▸ **Your assignment**:
Express the records from the first line through the line containing "We are inspired" as a JSON list of strings, one string per line, with blank lines omitted.

[Stored data entries]
Content starts
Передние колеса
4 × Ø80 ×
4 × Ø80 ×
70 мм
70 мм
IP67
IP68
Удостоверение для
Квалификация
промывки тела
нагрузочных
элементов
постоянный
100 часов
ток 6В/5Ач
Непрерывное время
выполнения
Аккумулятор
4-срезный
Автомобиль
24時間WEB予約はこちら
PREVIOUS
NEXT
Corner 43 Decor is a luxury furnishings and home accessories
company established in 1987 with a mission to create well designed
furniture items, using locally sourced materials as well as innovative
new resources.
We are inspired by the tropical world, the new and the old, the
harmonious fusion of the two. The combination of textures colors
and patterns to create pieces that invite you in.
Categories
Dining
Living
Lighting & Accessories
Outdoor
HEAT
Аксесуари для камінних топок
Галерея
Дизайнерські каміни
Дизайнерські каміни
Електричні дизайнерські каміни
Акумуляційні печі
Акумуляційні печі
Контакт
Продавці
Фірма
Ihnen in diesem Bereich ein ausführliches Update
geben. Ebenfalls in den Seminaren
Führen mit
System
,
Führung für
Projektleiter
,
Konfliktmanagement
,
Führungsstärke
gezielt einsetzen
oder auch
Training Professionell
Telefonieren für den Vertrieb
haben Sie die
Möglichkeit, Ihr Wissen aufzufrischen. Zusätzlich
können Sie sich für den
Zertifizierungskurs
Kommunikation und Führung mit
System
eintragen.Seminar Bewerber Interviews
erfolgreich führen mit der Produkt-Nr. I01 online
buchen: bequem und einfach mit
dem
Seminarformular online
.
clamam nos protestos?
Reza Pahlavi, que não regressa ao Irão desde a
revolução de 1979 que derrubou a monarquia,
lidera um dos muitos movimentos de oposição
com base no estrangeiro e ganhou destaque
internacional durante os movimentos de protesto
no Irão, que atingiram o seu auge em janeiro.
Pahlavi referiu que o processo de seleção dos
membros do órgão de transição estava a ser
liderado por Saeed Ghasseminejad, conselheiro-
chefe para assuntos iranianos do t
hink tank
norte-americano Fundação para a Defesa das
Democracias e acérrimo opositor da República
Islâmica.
Content ends
▸ **Output of the task**:
[
  "Передние колеса",
  "4 × Ø80 ×",
  "4 × Ø80 ×",
  "70 мм",
  "70 мм",
  "IP67",
  "IP68",
  "Удостоверение для",
  "Квалификация",
  "промывки тела",
  "нагрузочных",
  "элементов",
  "постоянный",
  "100 часов",
  "ток 6В/5Ач",
  "Непрерывное время",
  "выполнения",
  "Аккумулятор",
  "4-срезный",
  "Автомобиль",
  "24時間WEB予約はこちら",
  "PREVIOUS",
  "NEXT",
  "Corner 43 Decor is a luxury furnishings and home accessories",
  "company established in 1987 with a mission to create well designed",
  "furniture items, using locally sourced materials as well as innovative",
  "new resources.",
  "We are inspired by the tropical world, the new and the old, the"
]